エルニーニョ現象、夏までに発生の可能性80%の予測 気象庁が監視速報、気温上昇の恐れも

エルニーニョ現象、夏までに発生の可能性80%の予測

 気象庁は5月12日、エルニーニョ監視速報を発表。夏までの間にエルニーニョ現象が発生する可能性が高いと予測しており、その確率は80%としている。

 太平洋赤道域の状況について、現時点ではエルニーニョ現象もラニーニャ現象も発生していない平常の状態だが、エルニーニョ現象の発生に近づいたとの判断を示した。

 エルニーニョ現象とは、太平洋赤道域の日付変更線付近から南米沿岸にかけて海面水温が平年より高くなり、その状態が 1 年程度続く現象。

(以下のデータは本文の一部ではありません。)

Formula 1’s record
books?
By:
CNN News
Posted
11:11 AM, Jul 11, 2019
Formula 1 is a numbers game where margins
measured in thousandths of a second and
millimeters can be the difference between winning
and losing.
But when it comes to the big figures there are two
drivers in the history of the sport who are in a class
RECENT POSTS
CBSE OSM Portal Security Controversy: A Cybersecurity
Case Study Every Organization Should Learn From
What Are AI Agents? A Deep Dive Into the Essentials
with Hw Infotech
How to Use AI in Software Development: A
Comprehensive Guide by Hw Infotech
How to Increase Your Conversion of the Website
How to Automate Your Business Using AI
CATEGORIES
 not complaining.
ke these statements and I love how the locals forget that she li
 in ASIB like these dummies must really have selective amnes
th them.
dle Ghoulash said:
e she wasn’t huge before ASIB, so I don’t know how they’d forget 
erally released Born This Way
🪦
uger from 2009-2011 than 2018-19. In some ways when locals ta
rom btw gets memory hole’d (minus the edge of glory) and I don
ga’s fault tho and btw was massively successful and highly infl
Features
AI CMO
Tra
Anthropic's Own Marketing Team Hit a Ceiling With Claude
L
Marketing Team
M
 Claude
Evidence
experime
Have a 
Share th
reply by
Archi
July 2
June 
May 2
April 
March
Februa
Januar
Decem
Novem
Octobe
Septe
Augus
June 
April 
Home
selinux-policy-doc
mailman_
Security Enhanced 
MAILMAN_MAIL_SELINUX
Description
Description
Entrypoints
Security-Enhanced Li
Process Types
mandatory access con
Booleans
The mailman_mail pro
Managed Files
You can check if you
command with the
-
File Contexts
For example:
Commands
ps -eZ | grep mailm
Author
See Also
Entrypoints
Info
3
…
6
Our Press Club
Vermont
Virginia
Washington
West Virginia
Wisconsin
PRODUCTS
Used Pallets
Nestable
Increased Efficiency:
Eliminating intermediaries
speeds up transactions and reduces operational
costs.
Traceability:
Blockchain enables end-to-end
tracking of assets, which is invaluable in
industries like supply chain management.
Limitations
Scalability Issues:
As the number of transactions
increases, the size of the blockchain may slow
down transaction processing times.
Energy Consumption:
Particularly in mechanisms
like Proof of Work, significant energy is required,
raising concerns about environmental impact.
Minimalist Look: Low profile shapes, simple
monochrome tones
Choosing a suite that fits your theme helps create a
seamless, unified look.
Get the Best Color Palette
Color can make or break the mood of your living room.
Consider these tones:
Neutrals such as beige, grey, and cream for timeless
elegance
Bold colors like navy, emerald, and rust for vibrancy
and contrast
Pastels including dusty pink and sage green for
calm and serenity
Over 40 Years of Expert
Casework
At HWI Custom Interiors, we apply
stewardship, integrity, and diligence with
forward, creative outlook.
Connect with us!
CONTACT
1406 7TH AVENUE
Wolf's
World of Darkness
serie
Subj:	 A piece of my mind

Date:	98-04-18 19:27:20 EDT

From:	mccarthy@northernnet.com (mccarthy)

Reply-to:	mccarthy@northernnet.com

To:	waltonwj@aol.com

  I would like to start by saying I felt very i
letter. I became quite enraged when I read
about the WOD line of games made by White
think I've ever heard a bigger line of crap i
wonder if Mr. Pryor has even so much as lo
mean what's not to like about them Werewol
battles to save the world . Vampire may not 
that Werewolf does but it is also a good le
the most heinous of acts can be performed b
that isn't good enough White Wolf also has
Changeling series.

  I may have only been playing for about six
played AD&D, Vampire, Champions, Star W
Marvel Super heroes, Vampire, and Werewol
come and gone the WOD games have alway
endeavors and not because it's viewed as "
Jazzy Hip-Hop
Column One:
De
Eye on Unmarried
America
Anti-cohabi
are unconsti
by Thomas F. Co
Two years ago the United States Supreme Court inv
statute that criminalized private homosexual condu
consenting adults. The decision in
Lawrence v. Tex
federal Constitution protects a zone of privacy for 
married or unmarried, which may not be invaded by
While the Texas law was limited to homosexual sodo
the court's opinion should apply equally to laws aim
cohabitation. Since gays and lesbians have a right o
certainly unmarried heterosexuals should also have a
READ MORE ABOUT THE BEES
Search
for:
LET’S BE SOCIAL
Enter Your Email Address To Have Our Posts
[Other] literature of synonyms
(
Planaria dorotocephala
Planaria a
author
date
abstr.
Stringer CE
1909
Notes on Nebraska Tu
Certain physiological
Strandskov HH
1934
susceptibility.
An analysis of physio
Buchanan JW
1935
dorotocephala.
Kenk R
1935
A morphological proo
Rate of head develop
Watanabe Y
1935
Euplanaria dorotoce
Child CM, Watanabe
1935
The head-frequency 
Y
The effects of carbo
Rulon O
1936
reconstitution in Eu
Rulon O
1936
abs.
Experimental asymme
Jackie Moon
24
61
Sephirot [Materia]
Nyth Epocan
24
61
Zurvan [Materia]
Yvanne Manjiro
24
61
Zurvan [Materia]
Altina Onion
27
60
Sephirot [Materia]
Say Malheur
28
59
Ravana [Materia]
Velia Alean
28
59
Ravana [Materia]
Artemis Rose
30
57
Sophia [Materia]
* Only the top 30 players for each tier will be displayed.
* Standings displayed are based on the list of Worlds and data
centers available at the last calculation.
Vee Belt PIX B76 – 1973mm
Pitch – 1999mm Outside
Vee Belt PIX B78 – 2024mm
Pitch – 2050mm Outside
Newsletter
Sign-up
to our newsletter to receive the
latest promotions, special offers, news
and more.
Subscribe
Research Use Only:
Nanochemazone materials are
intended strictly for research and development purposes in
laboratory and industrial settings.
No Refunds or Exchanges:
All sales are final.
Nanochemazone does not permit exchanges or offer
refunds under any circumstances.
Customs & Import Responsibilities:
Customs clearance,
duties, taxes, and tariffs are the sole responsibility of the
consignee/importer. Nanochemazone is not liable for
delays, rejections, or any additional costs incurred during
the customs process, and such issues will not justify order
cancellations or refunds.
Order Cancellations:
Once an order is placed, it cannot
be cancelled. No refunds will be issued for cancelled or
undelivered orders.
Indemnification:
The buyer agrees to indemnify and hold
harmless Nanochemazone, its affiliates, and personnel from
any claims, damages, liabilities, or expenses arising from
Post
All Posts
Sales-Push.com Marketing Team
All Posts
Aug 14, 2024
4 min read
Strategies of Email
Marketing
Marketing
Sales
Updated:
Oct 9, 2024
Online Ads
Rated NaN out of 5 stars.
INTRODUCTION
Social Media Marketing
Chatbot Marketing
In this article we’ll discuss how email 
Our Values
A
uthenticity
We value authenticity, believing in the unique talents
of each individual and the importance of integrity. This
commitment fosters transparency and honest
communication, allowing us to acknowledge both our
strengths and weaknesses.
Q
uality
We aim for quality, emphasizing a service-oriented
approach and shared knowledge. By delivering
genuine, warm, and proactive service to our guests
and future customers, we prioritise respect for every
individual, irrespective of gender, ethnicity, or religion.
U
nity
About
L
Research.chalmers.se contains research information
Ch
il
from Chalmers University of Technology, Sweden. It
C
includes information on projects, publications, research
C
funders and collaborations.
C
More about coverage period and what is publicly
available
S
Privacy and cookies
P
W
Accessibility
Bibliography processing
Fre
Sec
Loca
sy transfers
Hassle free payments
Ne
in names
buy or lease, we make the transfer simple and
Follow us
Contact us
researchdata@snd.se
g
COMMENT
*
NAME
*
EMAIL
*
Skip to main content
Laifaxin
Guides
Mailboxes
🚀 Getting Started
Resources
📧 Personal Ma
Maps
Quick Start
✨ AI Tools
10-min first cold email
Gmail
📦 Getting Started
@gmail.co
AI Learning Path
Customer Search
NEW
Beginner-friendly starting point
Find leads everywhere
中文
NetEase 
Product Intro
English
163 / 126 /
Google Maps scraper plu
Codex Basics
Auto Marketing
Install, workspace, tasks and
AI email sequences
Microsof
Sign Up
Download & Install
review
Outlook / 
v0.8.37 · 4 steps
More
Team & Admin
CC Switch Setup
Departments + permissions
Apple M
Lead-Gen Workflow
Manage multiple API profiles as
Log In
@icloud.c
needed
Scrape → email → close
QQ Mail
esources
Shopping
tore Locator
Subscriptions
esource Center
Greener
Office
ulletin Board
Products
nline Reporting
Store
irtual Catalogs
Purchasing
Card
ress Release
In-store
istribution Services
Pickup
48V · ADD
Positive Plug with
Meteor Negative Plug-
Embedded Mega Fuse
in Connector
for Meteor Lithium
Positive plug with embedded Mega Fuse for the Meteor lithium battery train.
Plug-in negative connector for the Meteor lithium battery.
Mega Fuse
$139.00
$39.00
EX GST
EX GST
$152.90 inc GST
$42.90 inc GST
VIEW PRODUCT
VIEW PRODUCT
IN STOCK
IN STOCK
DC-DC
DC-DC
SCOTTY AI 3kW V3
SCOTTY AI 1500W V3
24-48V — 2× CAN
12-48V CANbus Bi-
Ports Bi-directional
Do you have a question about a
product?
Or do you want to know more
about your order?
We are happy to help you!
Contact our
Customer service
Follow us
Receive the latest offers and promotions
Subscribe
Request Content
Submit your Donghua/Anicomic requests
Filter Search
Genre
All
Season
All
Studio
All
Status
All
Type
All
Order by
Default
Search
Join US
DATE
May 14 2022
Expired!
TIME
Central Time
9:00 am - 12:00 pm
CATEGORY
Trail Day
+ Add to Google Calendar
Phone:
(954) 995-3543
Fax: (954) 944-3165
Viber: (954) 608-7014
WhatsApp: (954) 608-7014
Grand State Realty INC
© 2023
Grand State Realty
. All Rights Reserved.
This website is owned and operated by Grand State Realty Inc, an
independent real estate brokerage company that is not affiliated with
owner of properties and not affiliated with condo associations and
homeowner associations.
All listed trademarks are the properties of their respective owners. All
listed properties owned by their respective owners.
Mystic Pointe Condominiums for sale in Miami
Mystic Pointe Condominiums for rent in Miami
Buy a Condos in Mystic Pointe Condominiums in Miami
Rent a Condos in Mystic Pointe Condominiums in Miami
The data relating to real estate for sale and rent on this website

一方、ラニーニャ現象は水温が平年より低くなる現象。いずれも日本を含め世界中の異常な天候の要因となり得ると考えられている。

 エルニーニョ現象が発生し夏にかけて続くと、日本付近では太平洋高気圧の張り出しが弱く、梅雨前線の北上が遅れる影響が出て、西日本を中心に梅雨の時期が遅れる可能性がある。

 世界気象機関(WMO)も発生の可能性が高いとみており、世界的な気温上昇につながる恐れがあると指摘している。2020年からラニーニャ現象が3年連続で続いてきた。ラニーニャが「異例の長さ」(WMO)にわたったにもかかわらず、世界の気温の高止まり傾向は続いており、15~22年の平均気温は観測開始以来、最も高くなった。